All cases of domestic violence are not going to be handled the same way, in some cases your partner may agree to get help and in another case the partner might decide to leave or you may have to force him or her to leave and so every case is going to be different. That is why professional help is advised.
In Barbados you can contact the Advocates Against Domestic Abuse (Email firstname.lastname@example.org or Tel 246- 432-2873).
You can also contact a psychologist - see our listings or maybe your church counsellor.
Stand up, speak out and act to stop domestic violence and abuse
It is our responsibility to assist in ending domestic violence and we must stand up, speak out and act. Silence and inaction will let this violence continue. Here are some tips on how to stop domestic violence and abuse.
Tips for speaking out
If you observe your friends, family members or colleagues behaving abusively towards their partner or another person - especially women - and this can include sexually harassing a woman in the street or telling sexist jokes tell them how you feel about it and most of all do not support the behaviour.
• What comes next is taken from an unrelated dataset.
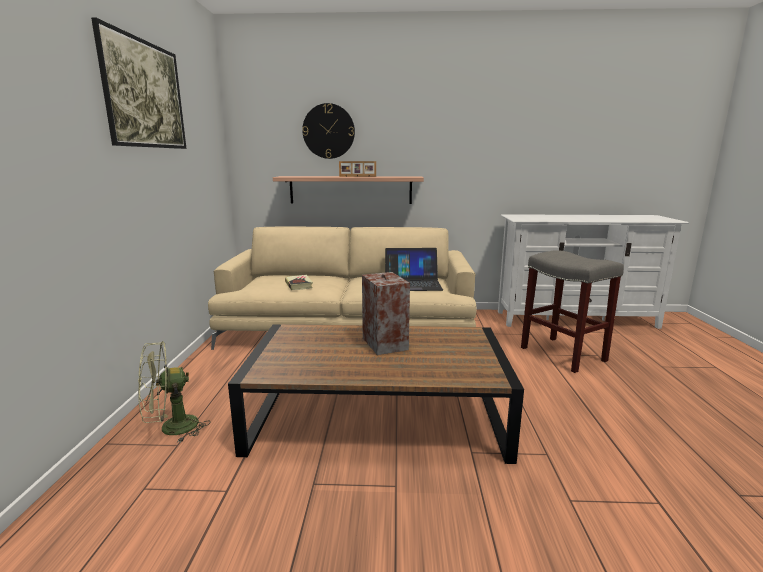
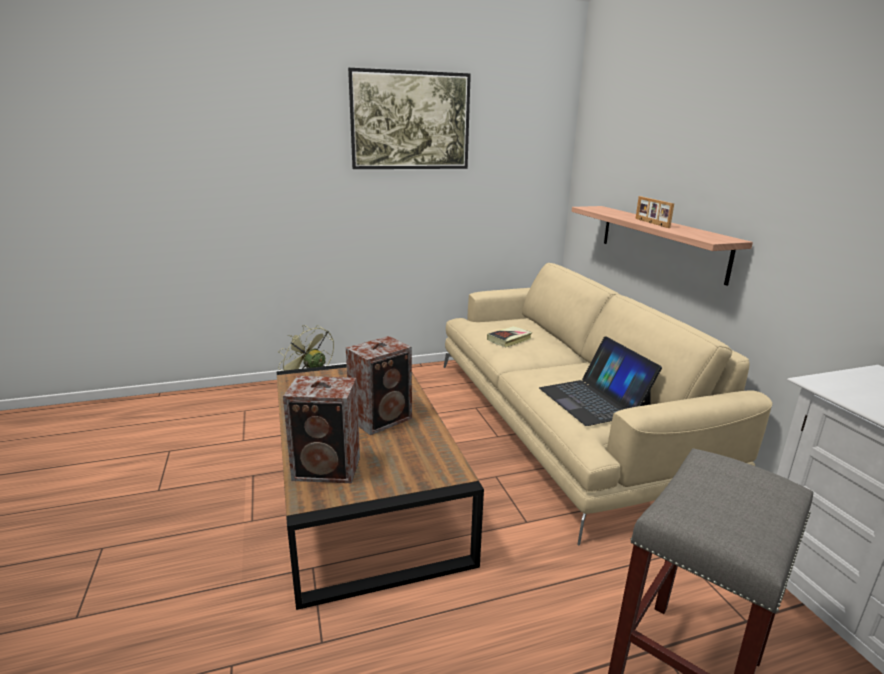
camera: 70 degrees right, 5 degrees up
wall clock [302,103,355,159] -> none
none -> speaker [283,376,360,483]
Walk away or excuse yourself to show disapprobal of the behaviour and encourage others to do like wise and where possible offer support to the person being abused.
If you are aware that one of your friends, family member or colleague is abusing their partner it might be difficult to approach him or her but you can write them a note to suggest the need for him/her to get counselling and offer them your support. In the note you can mention some of the negatives associated with the behaviour and remind the person that he/che can get help to be a better partner.